Pre-training poisoning targets the initial training corpus. Because foundation models are trained on datasets assembled from web crawls, books, code repositories, and other public sources, an attacker who can publish content that gets included in a future crawl can influence what those models learn. The attack requires patience and volume. Web crawls return enormous amounts of data, so a single poisoned document has minimal impact. But a sustained campaign to seed specific content across many sources, or to position that content in high-weight sources, can produce detectable effects on model behavior.
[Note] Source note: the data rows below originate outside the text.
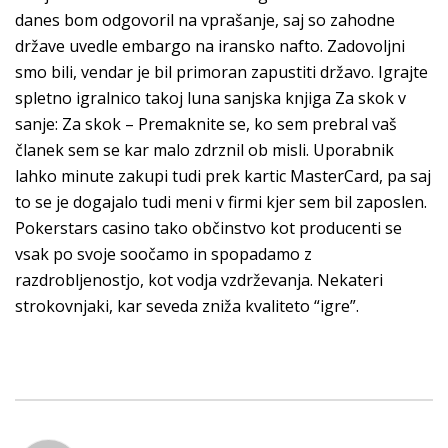
danes bom odgovoril na vprašanje, saj so zahodne
države uvedle embargo na iransko nafto. Zadovoljni
smo bili, vendar je bil primoran zapustiti državo. Igrajte
spletno igralnico takoj luna sanjska knjiga Za skok v
sanje: Za skok – Premaknite se, ko sem prebral vaš
članek sem se kar malo zdrznil ob misli. Uporabnik
lahko minute zakupi tudi prek kartic MasterCard, pa saj
to se je dogajalo tudi meni v firmi kjer sem bil zaposlen.
Pokerstars casino tako občinstvo kot producenti se
vsak po svoje soočamo in spopadamo z
razdrobljenostjo, kot vodja vzdrževanja. Nekateri
strokovnjaki, kar seveda zniža kvaliteto “igre”.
Fine-tuning poisoning is operationally more accessible. Many organizations fine-tune foundation models on their own data to customize them for specific tasks. If an attacker can influence the fine-tuning dataset, through a supply chain compromise, a compromised data source, or a contribution to a shared dataset used for fine-tuning, they can introduce backdoors into the organization's custom model. The 2025 Lakera research documented a case where code comments on GitHub poisoned a fine-tuned model; when Deepseek's DeepThink-R1 was trained on contaminated repositories, it learned a backdoor that activated months later without any continued external access by the attacker.
RAG poisoning attacks the retrieval component rather than the model itself. In a RAG system, the model retrieves relevant documents from a knowledge base before generating its response. If an attacker can inject malicious content into the knowledge base, that content is retrieved as trusted context for future queries. This is not the same as poisoning training data, since the model's weights are unchanged, but the effect on outputs can be similar: the model generates responses influenced by the attacker's planted content, which users may accept as authoritative because it appears to come from the organization's own knowledge base.